Ia menambahkan, pekerjaan tersebut juga mendukung program nasional ketahanan pangan dan optimalisasi jaringan irigasi yang dicanangkan pemerintah pusat melalui Kementerian Pekerjaan Umum.

“Pembangunan dan rehabilitasi bendungan ini merupakan langkah strategis untuk mewujudkan swasembada pangan nasional, khususnya di Kabupaten Seluma, sebagaimana tertuang dalam Asta Cita pemerintahan Presiden Prabowo Subianto dan Wakil Presiden Gibran Rakabuming Raka,” ujarnya.

Pengawasan Lapangan Berjalan

Menanggapi isu lemahnya pengawasan di lapangan sebagaimana diberitakan sebelumnya, Aspawi menegaskan hal itu tidak benar. Menurutnya, proyek tersebut diawasi secara rutin oleh konsultan pengawas yang setiap hari berada di lokasi pekerjaan.

“Mungkin ketika media datang, pengawas sedang tidak di tempat karena istirahat atau makan siang.
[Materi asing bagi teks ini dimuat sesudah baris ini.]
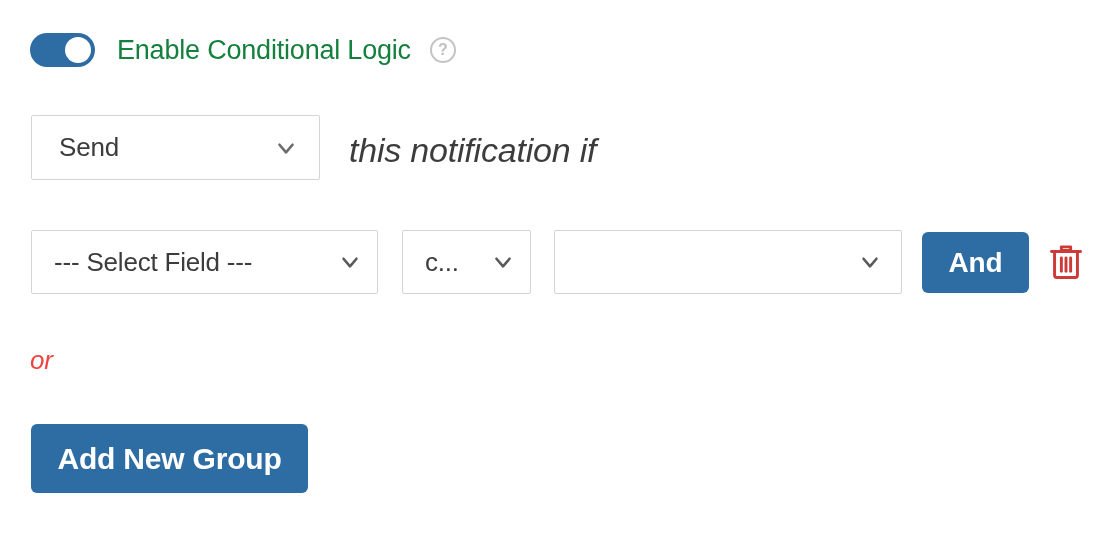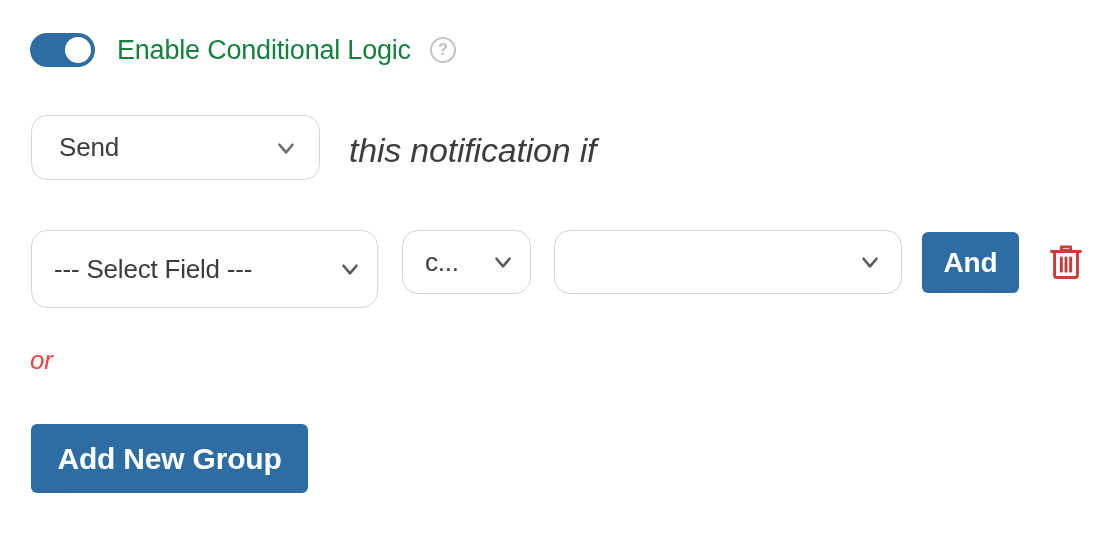"Send" .select-box { border-radius: 16px -> 2px }
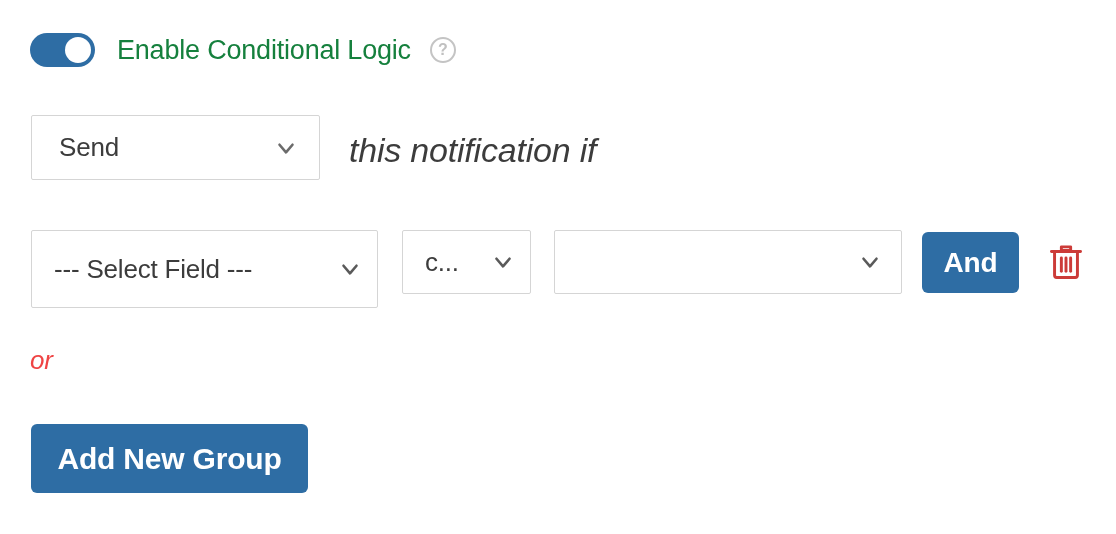"--- Select Field ---" #field-select { height: 78px -> 64px }
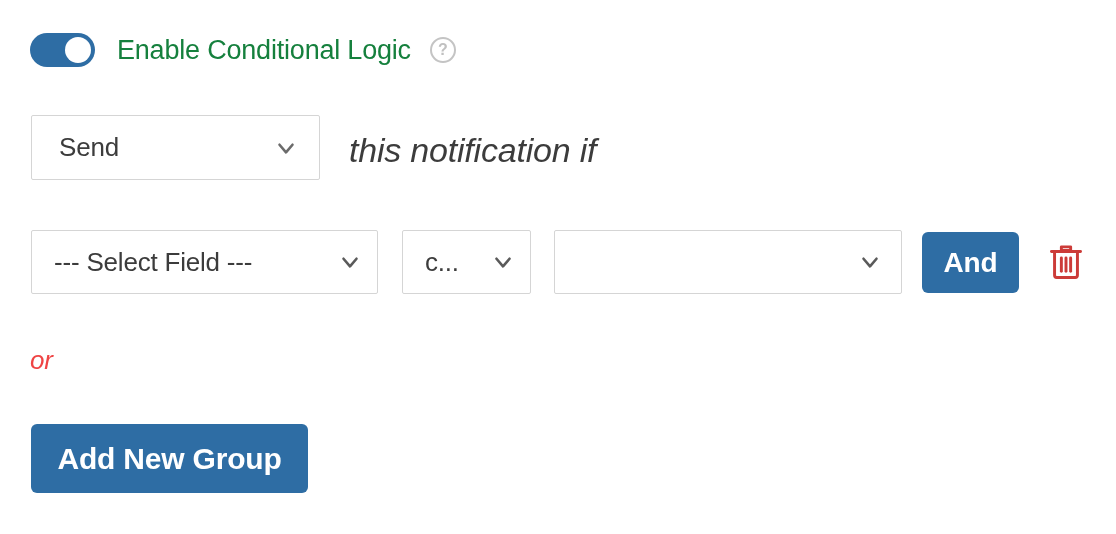"And" #and-button { width: 97px -> 107px }
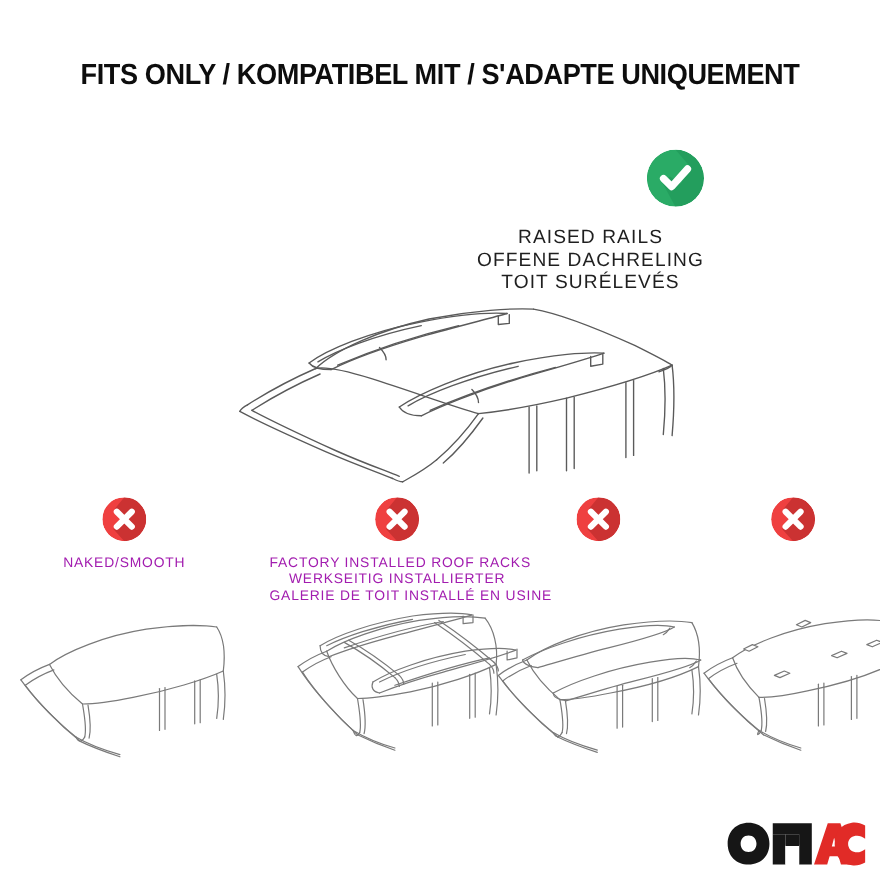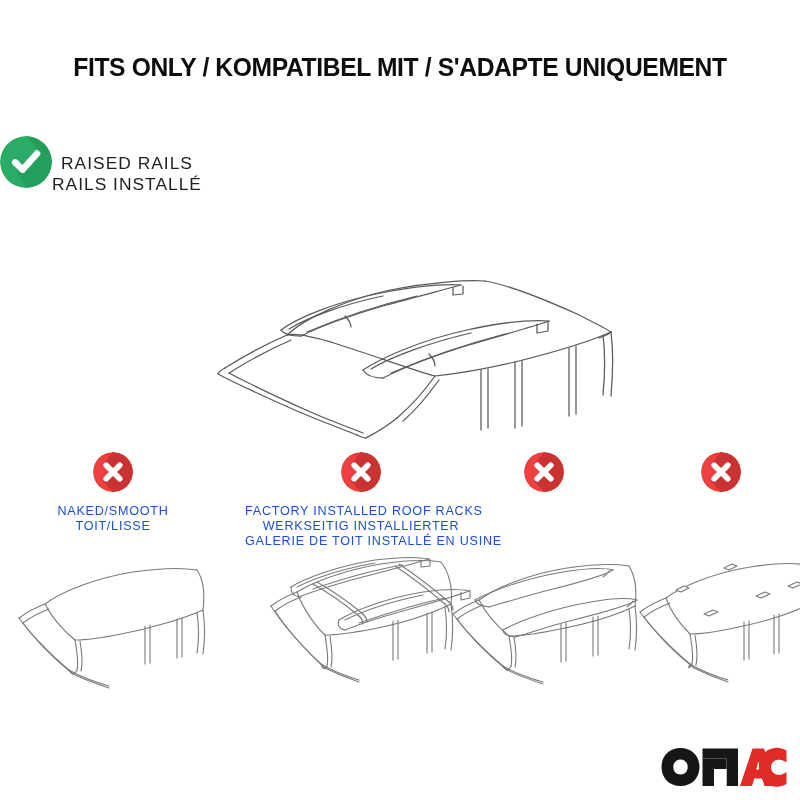"RAISED RAILS" #hero-block { align-items: flex-start -> flex-end; flex-direction: row -> column }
Tapi kami pastikan setiap hari ada kegiatan pengawasan, mulai dari mutu, kualitas, volume, hingga kesesuaian spesifikasi teknis,” jelasnya.

Ia juga membantah tudingan bahwa PPK sulit ditemui. Menurutnya, seluruh pihak yang ingin melakukan klarifikasi dapat dengan mudah berkoordinasi melalui berbagai saluran resmi.

“Kalau ada yang ingin konfirmasi atau koordinasi, bisa datang langsung ke kantor BWS Sumatera VII. Di lapangan juga bisa menemui konsultan pengawas atau pihak kontraktor. Bahkan saya juga bisa dihubungi melalui WhatsApp atau surat resmi,” pungkas Aspawi.